* _Task prompt_
The lines to reproduce run from the one containing "Plum: 4, 6, 8, 10, 18" to the end of the listing. Reproduce them exactly, both ends included, and nothing else.
+++ Excerpted records +++
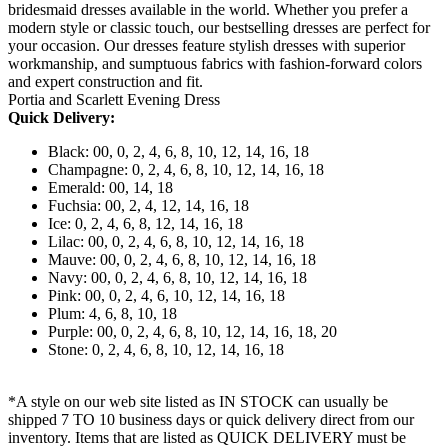
bridesmaid dresses available in the world. Whether you prefer a
modern style or classic touch, our bestselling dresses are perfect for
your occasion. Our dresses feature stylish dresses with superior
workmanship, and sumptuous fabrics with fashion-forward colors
and expert construction and fit.
Portia and Scarlett Evening Dress
Quick Delivery:
Black: 00, 0, 2, 4, 6, 8, 10, 12, 14, 16, 18
Champagne: 0, 2, 4, 6, 8, 10, 12, 14, 16, 18
Emerald: 00, 14, 18
Fuchsia: 00, 2, 4, 12, 14, 16, 18
Ice: 0, 2, 4, 6, 8, 12, 14, 16, 18
Lilac: 00, 0, 2, 4, 6, 8, 10, 12, 14, 16, 18
Mauve: 00, 0, 2, 4, 6, 8, 10, 12, 14, 16, 18
Navy: 00, 0, 2, 4, 6, 8, 10, 12, 14, 16, 18
Pink: 00, 0, 2, 4, 6, 10, 12, 14, 16, 18
Plum: 4, 6, 8, 10, 18
Purple: 00, 0, 2, 4, 6, 8, 10, 12, 14, 16, 18, 20
Stone: 0, 2, 4, 6, 8, 10, 12, 14, 16, 18
*A style on our web site listed as IN STOCK can usually be
shipped 7 TO 10 business days or quick delivery direct from our
inventory. Items that are listed as QUICK DELIVERY must be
+++
* _Solution to the problem_
Plum: 4, 6, 8, 10, 18
Purple: 00, 0, 2, 4, 6, 8, 10, 12, 14, 16, 18, 20
Stone: 0, 2, 4, 6, 8, 10, 12, 14, 16, 18
*A style on our web site listed as IN STOCK can usually be
shipped 7 TO 10 business days or quick delivery direct from our
inventory. Items that are listed as QUICK DELIVERY must be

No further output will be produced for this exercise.